Source document:
"""

To deal with the last question first, it was partly an accident of history. More about this in the next chapter, but the principal cause of football’s being able to plant seeds around the world ahead of other sports is that at the time, towards the end of the nineteenth century, football had already conquered Britain, and Britain was then the greatest source of influence in global development. As the Industrial Revolution galloped forward everywhere, with Britain as its chieftain, it was natural that Britain’s favourite sport, like everything else British that acted as a model for the rest of the world, would be taken up by its conquered subjects.

But why football and why not rugby, or cricket, or tennis, or hockey? Why not another of the myriad other sports that also began to prosper in Britain at the time?

"""

Given records:
"""

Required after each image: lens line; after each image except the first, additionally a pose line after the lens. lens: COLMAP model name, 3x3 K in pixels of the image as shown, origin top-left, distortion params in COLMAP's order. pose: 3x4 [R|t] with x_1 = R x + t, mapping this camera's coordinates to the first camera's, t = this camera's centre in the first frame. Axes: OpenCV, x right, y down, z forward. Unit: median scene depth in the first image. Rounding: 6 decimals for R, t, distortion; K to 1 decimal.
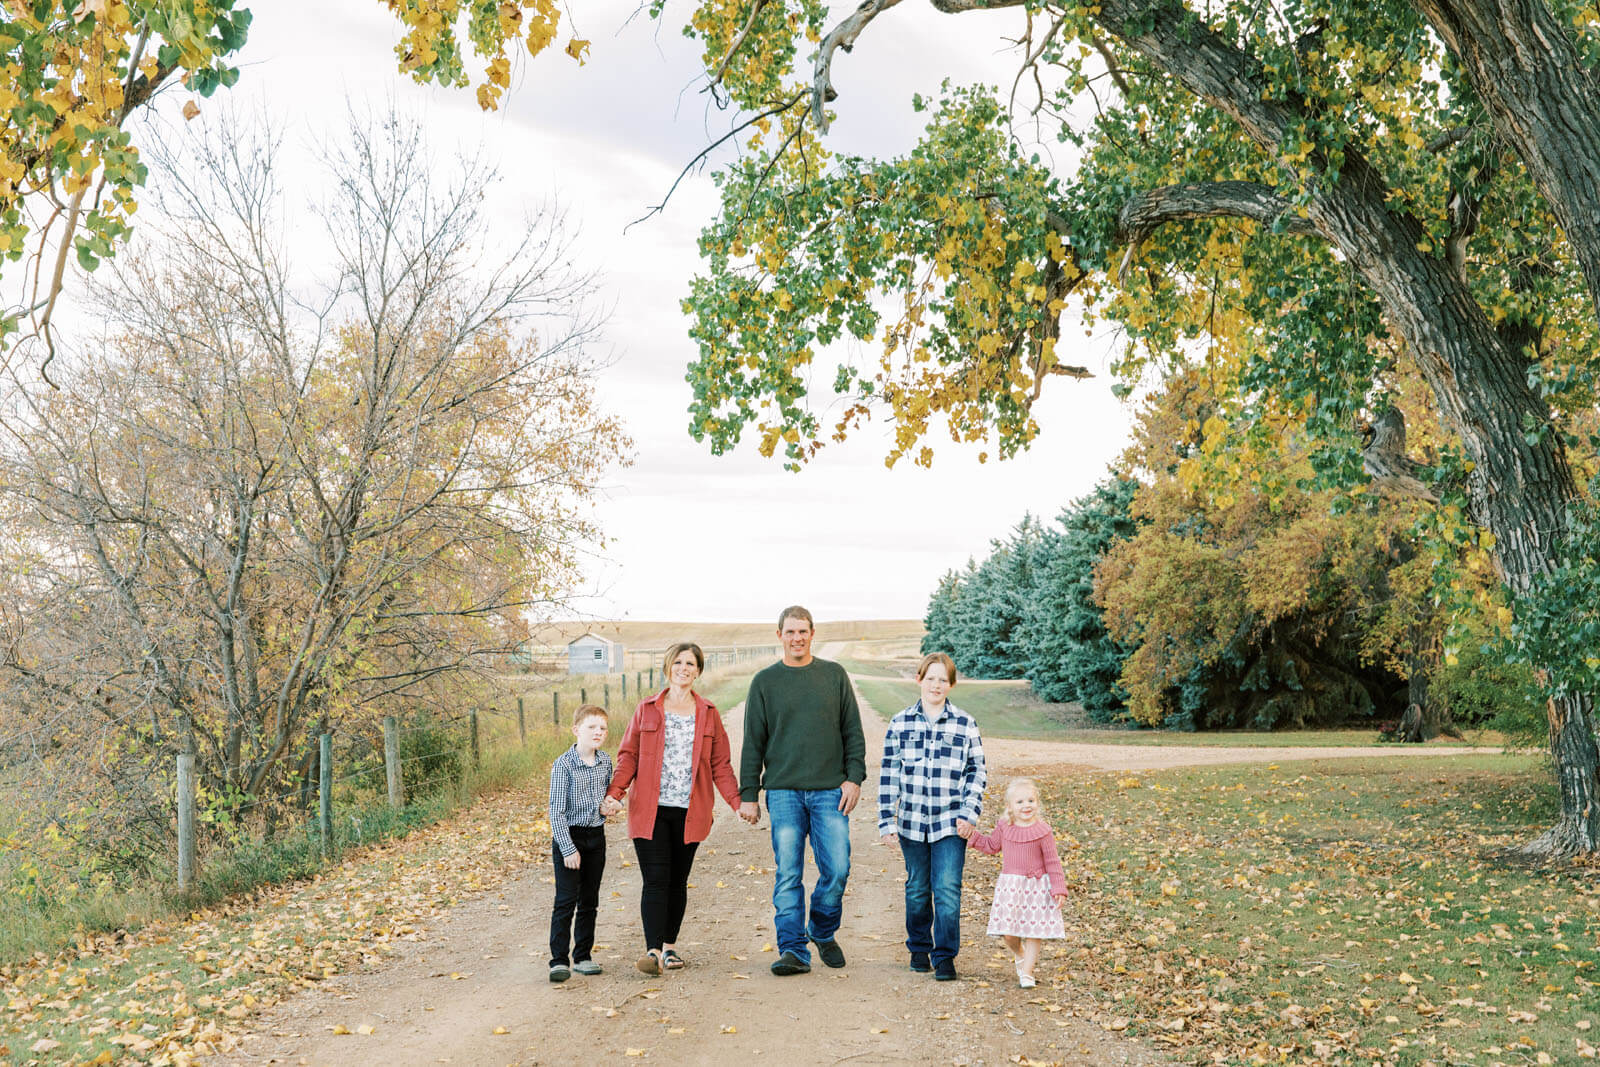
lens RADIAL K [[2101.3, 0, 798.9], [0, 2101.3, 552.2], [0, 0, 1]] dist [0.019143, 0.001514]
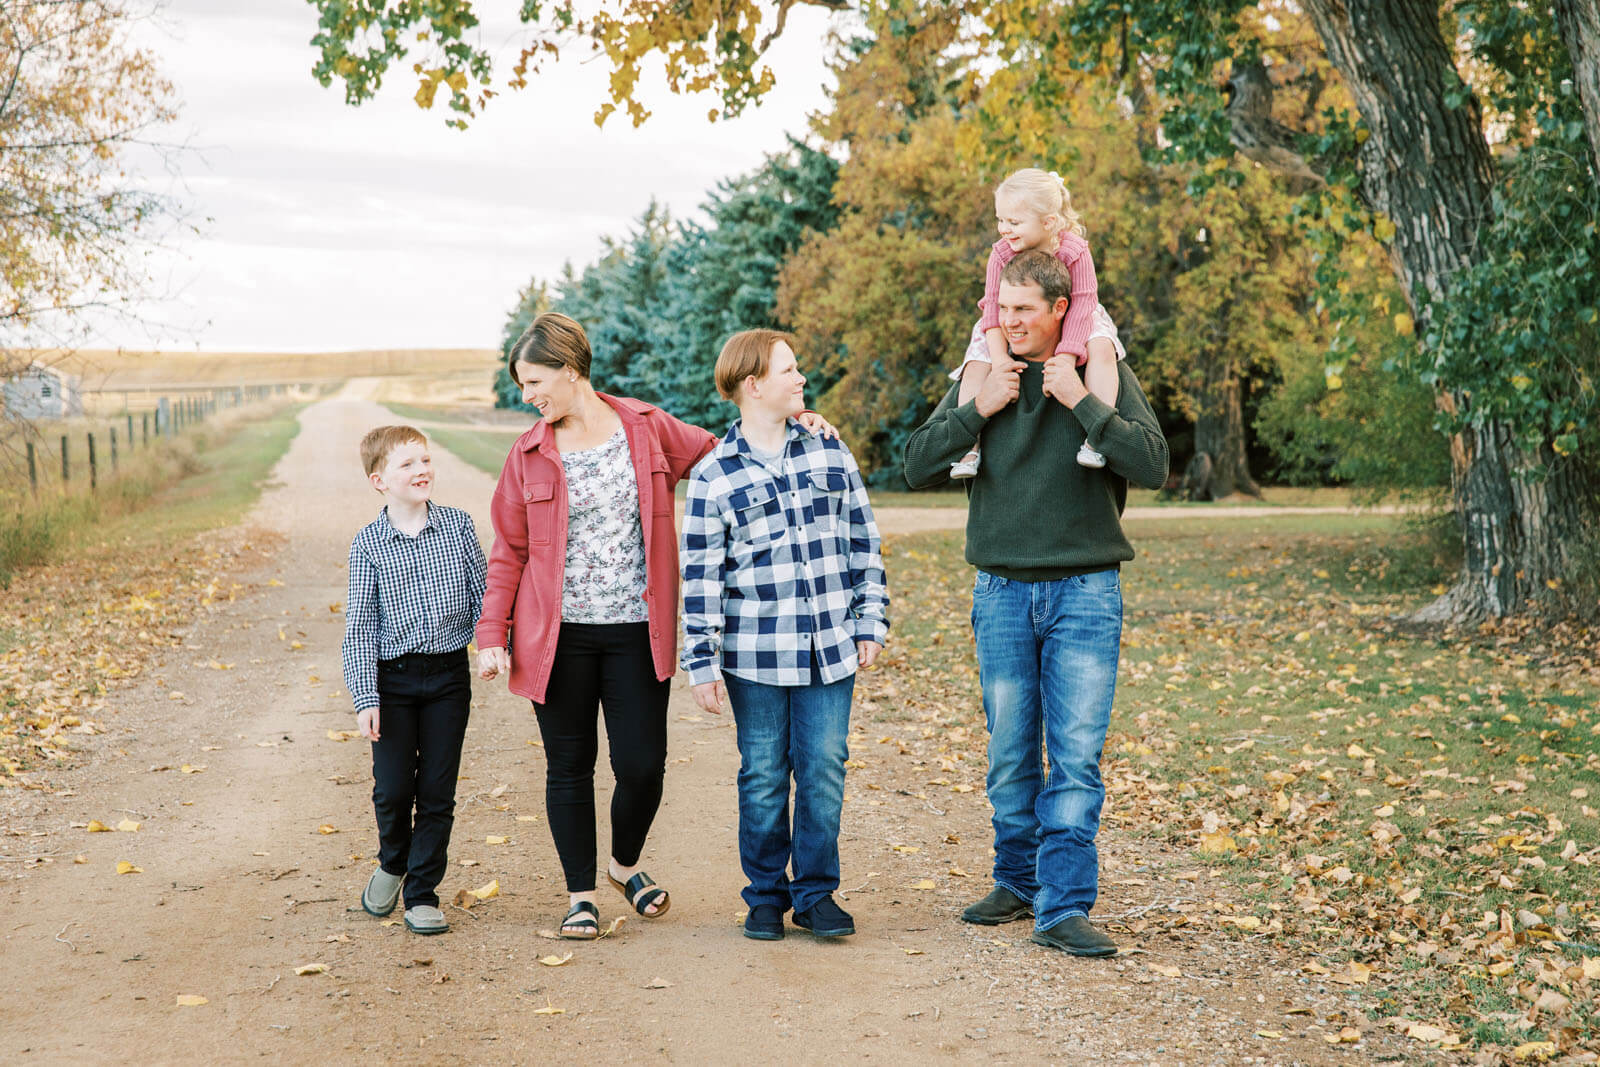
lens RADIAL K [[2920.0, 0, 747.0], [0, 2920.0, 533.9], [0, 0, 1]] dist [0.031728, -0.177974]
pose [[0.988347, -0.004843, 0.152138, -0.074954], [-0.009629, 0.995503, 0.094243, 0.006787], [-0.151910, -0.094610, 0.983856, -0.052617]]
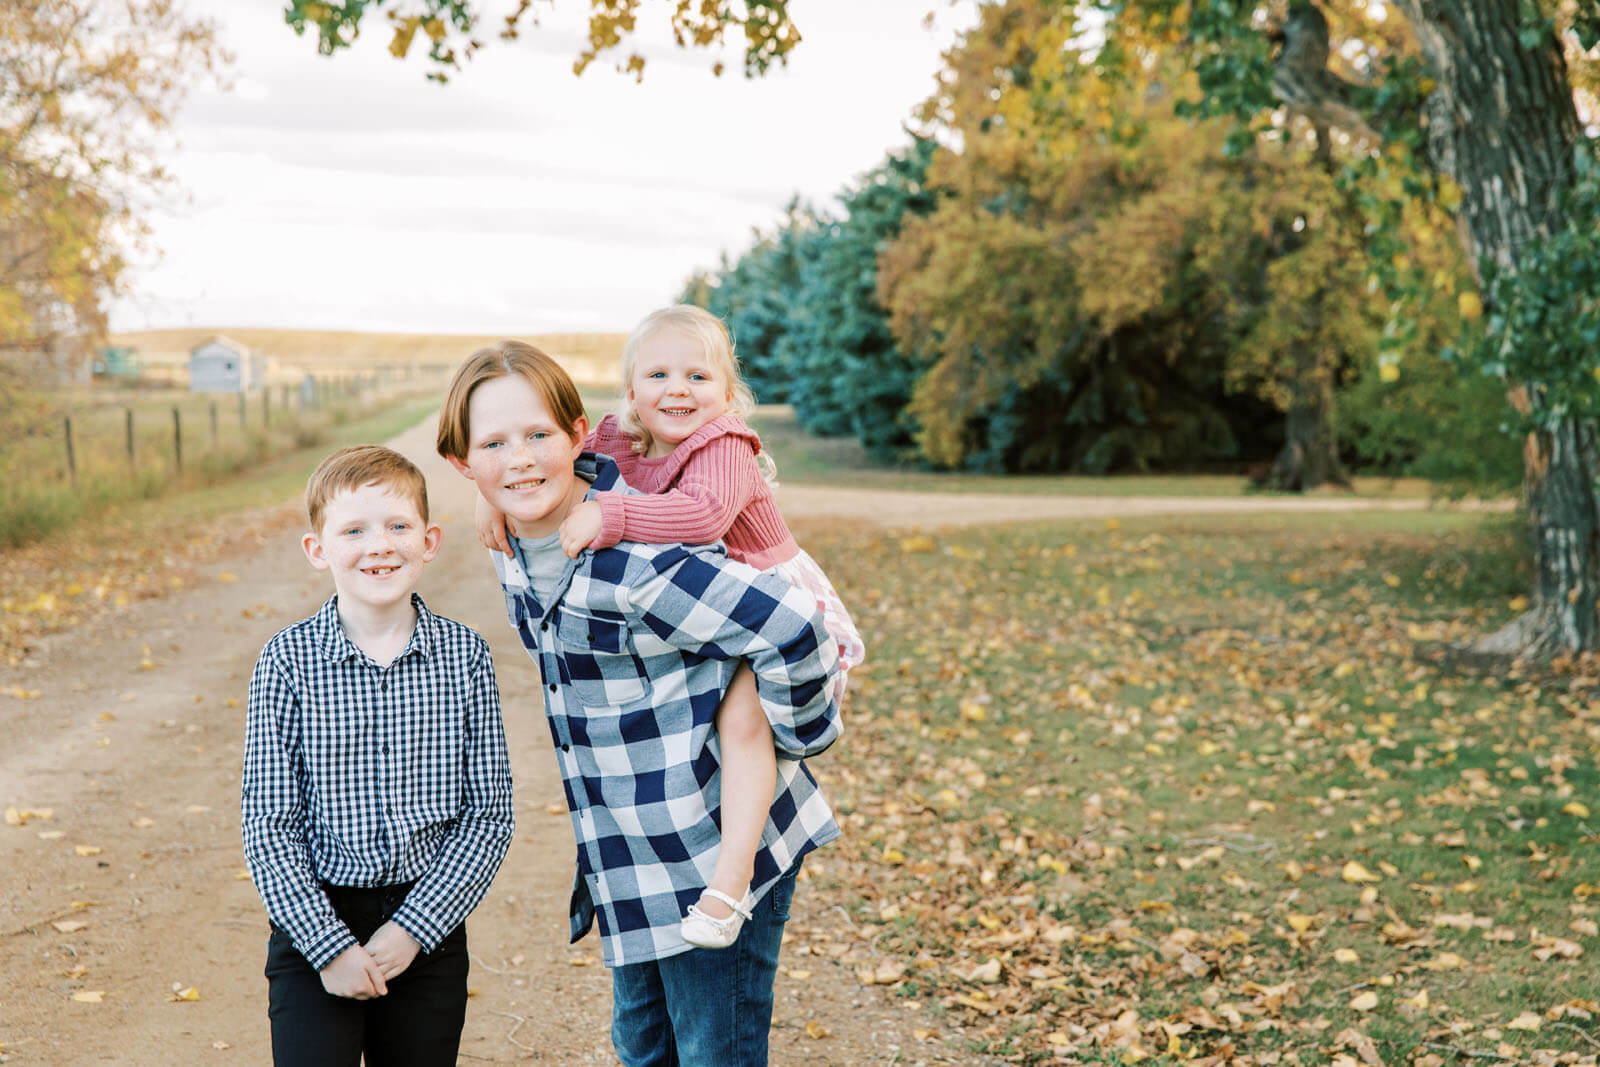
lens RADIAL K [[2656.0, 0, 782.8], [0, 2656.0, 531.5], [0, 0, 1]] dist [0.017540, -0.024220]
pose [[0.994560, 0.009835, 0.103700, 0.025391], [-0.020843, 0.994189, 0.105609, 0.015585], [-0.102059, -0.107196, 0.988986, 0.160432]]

"""
"""

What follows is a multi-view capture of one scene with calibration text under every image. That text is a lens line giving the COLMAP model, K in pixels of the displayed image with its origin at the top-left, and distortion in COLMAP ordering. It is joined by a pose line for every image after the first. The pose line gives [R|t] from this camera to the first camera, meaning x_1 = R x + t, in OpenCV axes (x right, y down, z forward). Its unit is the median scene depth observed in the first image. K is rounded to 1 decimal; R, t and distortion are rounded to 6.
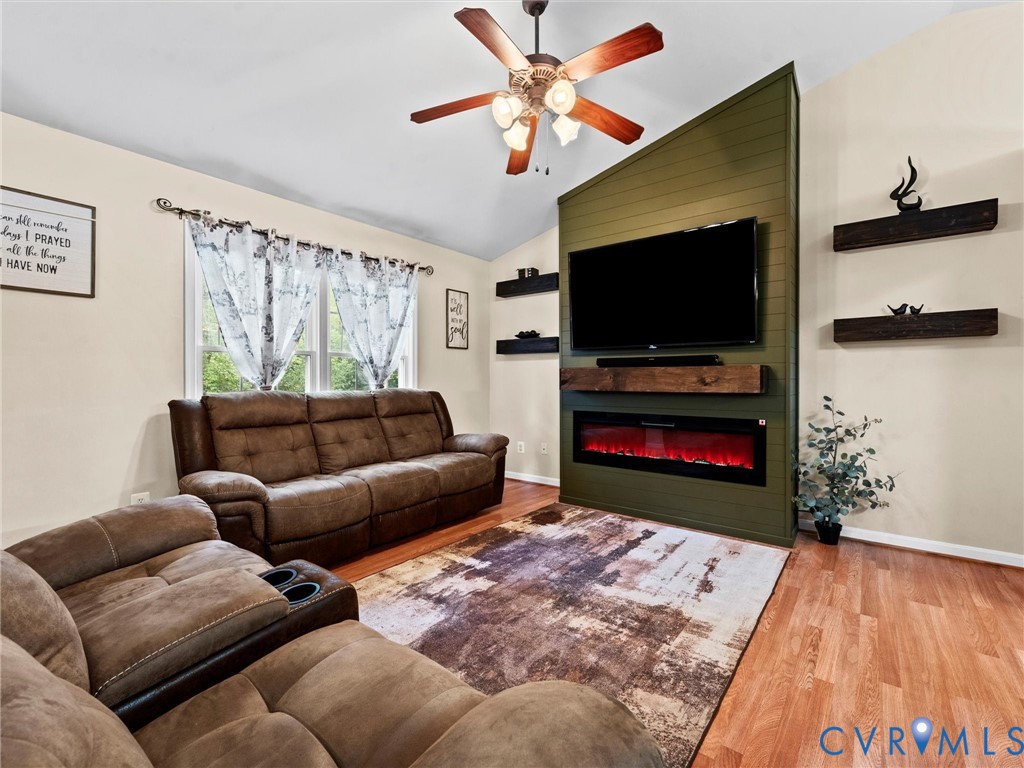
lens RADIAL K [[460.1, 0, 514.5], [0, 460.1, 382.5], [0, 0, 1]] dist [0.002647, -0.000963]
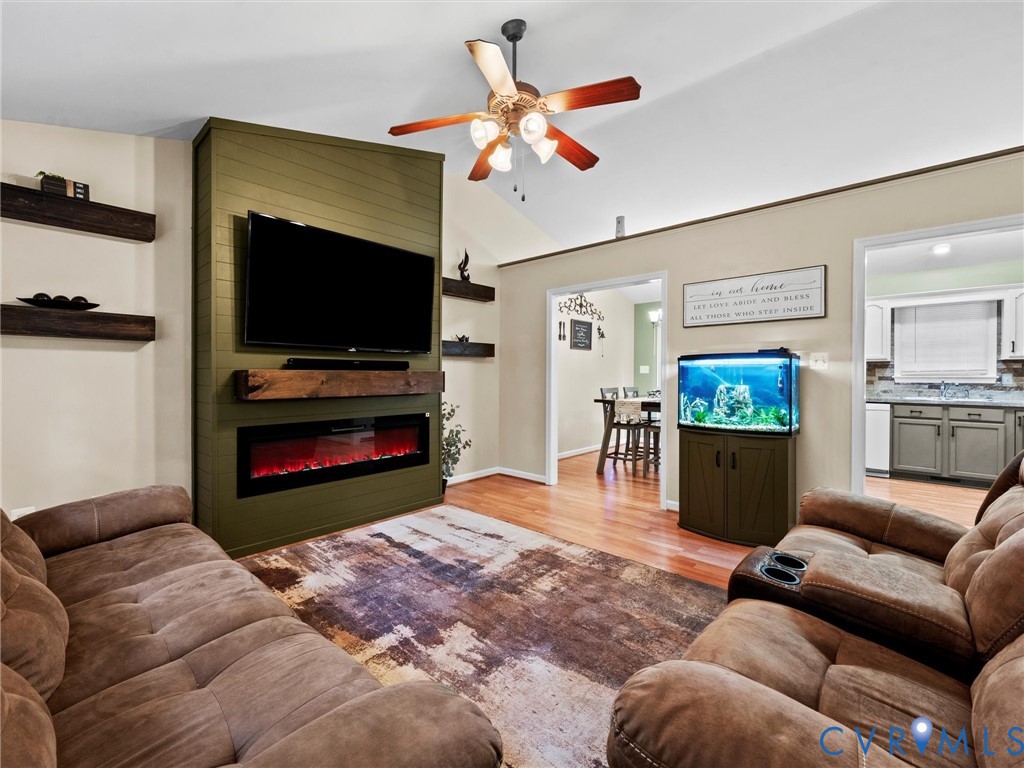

"""

What to do:
1. Name every sport that the passage about football's global spread mentions by name.
2. Go on with the passage about football's global spread, picking up after its final question.
The records have nothing to do with the passage on football's spread.

Answers in order:
1. football, rugby, cricket, tennis, hockey

2.
We should note, as a precursor to answering these questions, that football’s root source of joy is in playing it, not watching it. The universal love football commands is usually measured by the numbers of its television viewers and how often the turnstiles click at its stadiums around the world. But probably more important is the numbers that play it, for the vast majority of its fans once played it or at least have tried to play it. It is through that experience that players of whatever standard, and those close to them, graduate to fandom. David Goldblatt, recalling the game’s pioneering days in his excellent work, The Ball Is Round: A Global History of Football (Penguin), puts this into historical context:

The fin-de-siècle gentleman player could have played whatever he wanted—football was not the only option left after financial and social costs had been discounted. People played because they just loved to play. Once seen, the prospect of trying it out for yourself was irresistible. We can reasonably argue that many of the reasons that make football a particularly good game to watch applied to playing it too: its continuous flow, its unpredictability, its combination of teamwork and individual bravado, its respect for both mental and physical labour.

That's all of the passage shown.